Comment by lupusreal

Comment by lupusreal 2 days ago

8 replies

The new space company is over twenty years old. For such a long development time I figured they actually had a reasonable chance of nailing the booster landing. I bet they'll do it next time.

trothamel 2 days ago

It also helps that they fairly routinely land boosters (with New Shepard), which means they've likely worked out the 'landing' part.

Now to see if they can solve the reentry problem.

bpodgursky 2 days ago

Sounded like maybe a telemetry loss, which is hard to fully simulate. They'll abort to be conservative in these situations even if the rocket could land itself without tele-operation.

  • mulmen 2 days ago

    Stage 1 is remotely operated? I find that surprising.

    • nirav72 2 days ago

      I’m not knowledgeable in the deep technical details of rocketry. But curious - how else would the first stage be operated? Should it be autonomous?

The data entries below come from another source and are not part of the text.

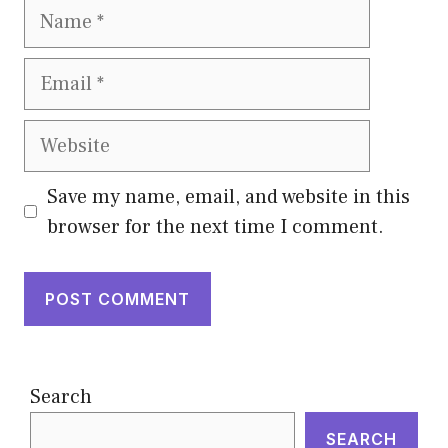
Name
Email
Website
Save my name, email, and website in this
browser for the next time I comment.
Search
SEARCH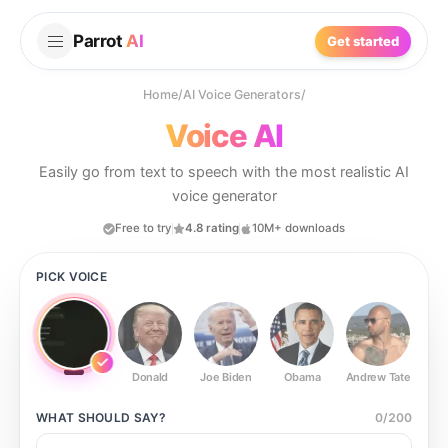
Parrot
AI
Get started
Home
/
AI Voice Generators
/
Voice AI
Easily go from text to speech with the most realistic AI
voice generator
Free to try
4.8 rating
10M+ downloads
PICK VOICE
Donald
Joe Biden
Obama
Andrew Tate
Ste
WHAT SHOULD
SAY?
0
/
200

      • 0xffff2 2 days ago

        Yes. The timings involved would make it impractical to land a rocket reliably via human teleoperation even with zero latency.

      • mulmen 2 days ago

        I’m not a rocket scientist but my assumption is that it would be internally guided and only take external inputs in the form of GPS and “land on the ship” or “don’t land on the ship”. Saturn V was manned and had a an internal guidance computer.

    • bpodgursky 2 days ago

      No, but they want to be able to remotely abort.